The records below are to be transcribed exactly as they appear.

== The data ==

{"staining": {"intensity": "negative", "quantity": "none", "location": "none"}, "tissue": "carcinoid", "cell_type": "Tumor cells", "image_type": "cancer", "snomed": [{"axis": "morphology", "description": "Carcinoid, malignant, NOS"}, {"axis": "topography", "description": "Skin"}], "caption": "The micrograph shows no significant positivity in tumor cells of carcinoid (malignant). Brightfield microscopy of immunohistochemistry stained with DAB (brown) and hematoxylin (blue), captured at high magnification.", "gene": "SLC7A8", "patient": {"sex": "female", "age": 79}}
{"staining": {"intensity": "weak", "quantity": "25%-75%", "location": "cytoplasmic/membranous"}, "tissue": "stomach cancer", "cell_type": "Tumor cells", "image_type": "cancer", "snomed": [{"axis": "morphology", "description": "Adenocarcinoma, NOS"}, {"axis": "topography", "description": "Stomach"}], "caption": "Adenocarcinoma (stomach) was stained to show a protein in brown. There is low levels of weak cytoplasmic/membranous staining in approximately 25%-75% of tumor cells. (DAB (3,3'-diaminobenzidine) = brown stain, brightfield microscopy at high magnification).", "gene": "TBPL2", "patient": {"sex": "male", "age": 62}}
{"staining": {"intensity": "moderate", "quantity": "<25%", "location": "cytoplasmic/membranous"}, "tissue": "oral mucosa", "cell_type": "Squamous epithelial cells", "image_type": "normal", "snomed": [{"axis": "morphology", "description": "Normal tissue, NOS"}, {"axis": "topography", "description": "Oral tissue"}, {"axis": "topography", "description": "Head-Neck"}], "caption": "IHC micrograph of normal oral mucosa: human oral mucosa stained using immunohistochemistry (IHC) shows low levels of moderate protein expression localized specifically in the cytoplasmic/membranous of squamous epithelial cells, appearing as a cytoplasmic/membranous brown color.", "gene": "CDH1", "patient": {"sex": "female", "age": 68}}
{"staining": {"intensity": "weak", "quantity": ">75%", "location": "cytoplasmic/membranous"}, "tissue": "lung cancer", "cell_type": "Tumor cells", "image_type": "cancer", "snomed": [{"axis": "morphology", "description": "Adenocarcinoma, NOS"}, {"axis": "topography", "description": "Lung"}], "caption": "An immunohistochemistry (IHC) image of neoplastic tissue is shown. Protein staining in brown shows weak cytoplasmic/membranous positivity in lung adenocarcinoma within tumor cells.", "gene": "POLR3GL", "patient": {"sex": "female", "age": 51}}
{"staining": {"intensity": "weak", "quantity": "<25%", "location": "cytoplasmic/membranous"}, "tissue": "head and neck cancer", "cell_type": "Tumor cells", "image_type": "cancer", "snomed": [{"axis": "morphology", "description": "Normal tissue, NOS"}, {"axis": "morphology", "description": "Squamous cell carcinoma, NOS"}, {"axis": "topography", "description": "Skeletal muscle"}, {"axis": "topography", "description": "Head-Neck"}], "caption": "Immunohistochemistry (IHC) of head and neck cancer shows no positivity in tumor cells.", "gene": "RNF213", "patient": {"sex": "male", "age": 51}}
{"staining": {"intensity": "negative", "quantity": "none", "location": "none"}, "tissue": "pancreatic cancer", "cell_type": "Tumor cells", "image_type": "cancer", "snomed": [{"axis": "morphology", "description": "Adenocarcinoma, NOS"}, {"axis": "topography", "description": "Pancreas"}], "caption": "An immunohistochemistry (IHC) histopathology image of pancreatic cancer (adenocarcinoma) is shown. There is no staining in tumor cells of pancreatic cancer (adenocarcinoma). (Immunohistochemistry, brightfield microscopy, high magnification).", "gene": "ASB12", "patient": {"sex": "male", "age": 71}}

===

* **Exercise response**
{"staining": {"intensity": "negative", "quantity": "none", "location": "none"}, "tissue": "carcinoid", "cell_type": "Tumor cells", "image_type": "cancer", "snomed": [{"axis": "morphology", "description": "Carcinoid, malignant, NOS"}, {"axis": "topography", "description": "Skin"}], "caption": "The micrograph shows no significant positivity in tumor cells of carcinoid (malignant). Brightfield microscopy of immunohistochemistry stained with DAB (brown) and hematoxylin (blue), captured at high magnification.", "gene": "SLC7A8", "patient": {"sex": "female", "age": 79}}
{"staining": {"intensity": "weak", "quantity": "25%-75%", "location": "cytoplasmic/membranous"}, "tissue": "stomach cancer", "cell_type": "Tumor cells", "image_type": "cancer", "snomed": [{"axis": "morphology", "description": "Adenocarcinoma, NOS"}, {"axis": "topography", "description": "Stomach"}], "caption": "Adenocarcinoma (stomach) was stained to show a protein in brown. There is low levels of weak cytoplasmic/membranous staining in approximately 25%-75% of tumor cells. (DAB (3,3'-diaminobenzidine) = brown stain, brightfield microscopy at high magnification).", "gene": "TBPL2", "patient": {"sex": "male", "age": 62}}
{"staining": {"intensity": "moderate", "quantity": "<25%", "location": "cytoplasmic/membranous"}, "tissue": "oral mucosa", "cell_type": "Squamous epithelial cells", "image_type": "normal", "snomed": [{"axis": "morphology", "description": "Normal tissue, NOS"}, {"axis": "topography", "description": "Oral tissue"}, {"axis": "topography", "description": "Head-Neck"}], "caption": "IHC micrograph of normal oral mucosa: human oral mucosa stained using immunohistochemistry (IHC) shows low levels of moderate protein expression localized specifically in the cytoplasmic/membranous of squamous epithelial cells, appearing as a cytoplasmic/membranous brown color.", "gene": "CDH1", "patient": {"sex": "female", "age": 68}}
{"staining": {"intensity": "weak", "quantity": ">75%", "location": "cytoplasmic/membranous"}, "tissue": "lung cancer", "cell_type": "Tumor cells", "image_type": "cancer", "snomed": [{"axis": "morphology", "description": "Adenocarcinoma, NOS"}, {"axis": "topography", "description": "Lung"}], "caption": "An immunohistochemistry (IHC) image of neoplastic tissue is shown. Protein staining in brown shows weak cytoplasmic/membranous positivity in lung adenocarcinoma within tumor cells.", "gene": "POLR3GL", "patient": {"sex": "female", "age": 51}}
{"staining": {"intensity": "weak", "quantity": "<25%", "location": "cytoplasmic/membranous"}, "tissue": "head and neck cancer", "cell_type": "Tumor cells", "image_type": "cancer", "snomed": [{"axis": "morphology", "description": "Normal tissue, NOS"}, {"axis": "morphology", "description": "Squamous cell carcinoma, NOS"}, {"axis": "topography", "description": "Skeletal muscle"}, {"axis": "topography", "description": "Head-Neck"}], "caption": "Immunohistochemistry (IHC) of head and neck cancer shows no positivity in tumor cells.", "gene": "RNF213", "patient": {"sex": "male", "age": 51}}
{"staining": {"intensity": "negative", "quantity": "none", "location": "none"}, "tissue": "pancreatic cancer", "cell_type": "Tumor cells", "image_type": "cancer", "snomed": [{"axis": "morphology", "description": "Adenocarcinoma, NOS"}, {"axis": "topography", "description": "Pancreas"}], "caption": "An immunohistochemistry (IHC) histopathology image of pancreatic cancer (adenocarcinoma) is shown. There is no staining in tumor cells of pancreatic cancer (adenocarcinoma). (Immunohistochemistry, brightfield microscopy, high magnification).", "gene": "ASB12", "patient": {"sex": "male", "age": 71}}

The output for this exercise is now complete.